WHAT THE EXERCISE ASKS: Your output should be the lines below from the one holding "Infos délais" through the one holding "WORLD LUXURY RESTAURANT AWARDS", transcribed exactly, with no pictures.

Excerpts from a dataset

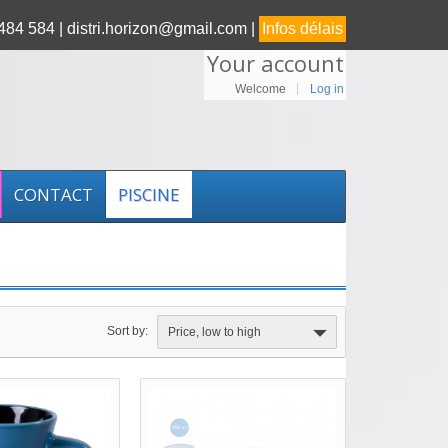
84 584 |
distri.horizon@gmail.com |
Infos délais
Your account
Welcome
Log in
CONTACT
PISCINE
Sort by:
Price, low to high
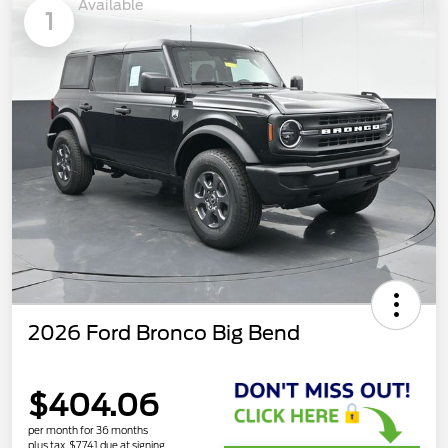
Available
1
2026 Ford Bronco Big Bend
$404.06
per month for 36 months
plus tax, $7,741 due at signing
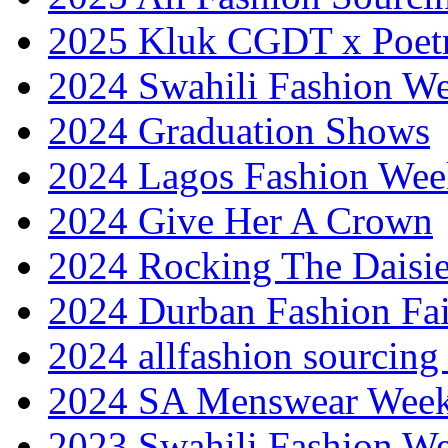
2025 Kluk CGDT x Poet
2024 Swahili Fashion W
2024 Graduation Shows
2024 Lagos Fashion Wee
2024 Give Her A Crown
2024 Rocking The Daisi
2024 Durban Fashion Fai
2024 allfashion sourcing
2024 SA Menswear Wee
2023 Swahili Fashion W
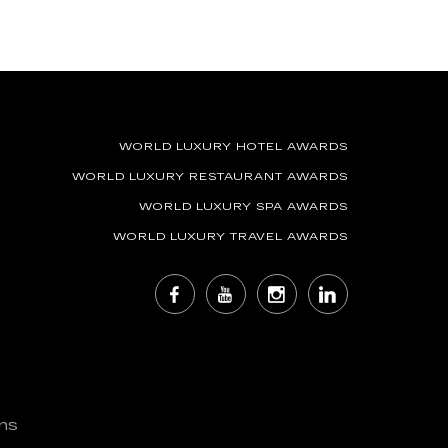
WORLD LUXURY HOTEL AWARDS
WORLD LUXURY RESTAURANT AWARDS
WORLD LUXURY SPA AWARDS
WORLD LUXURY TRAVEL AWARDS
ns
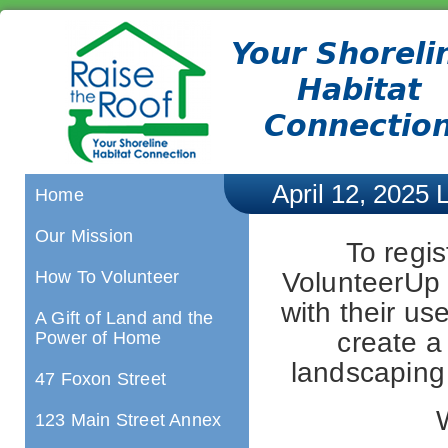
April 12, 2025 
Home
Our Mission
To regis
VolunteerUp l
How To Volunteer
with their u
A Gift of Land and the
create a 
Power of Home
landscaping 
47 Foxon Street
123 Main Street Annex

TASK SOLUTION:
Infos délais
Your account
Welcome
Log in
CONTACT
PISCINE
Sort by:
Price, low to high
Available
1
2026 Ford Bronco Big Bend
$404.06
per month for 36 months
plus tax, $7,741 due at signing
2025 Kluk CGDT x Poet
2024 Swahili Fashion W
2024 Graduation Shows
2024 Lagos Fashion Wee
2024 Give Her A Crown
2024 Rocking The Daisi
2024 Durban Fashion Fai
2024 allfashion sourcing
2024 SA Menswear Wee
2023 Swahili Fashion W
WORLD LUXURY HOTEL AWARDS
WORLD LUXURY RESTAURANT AWARDS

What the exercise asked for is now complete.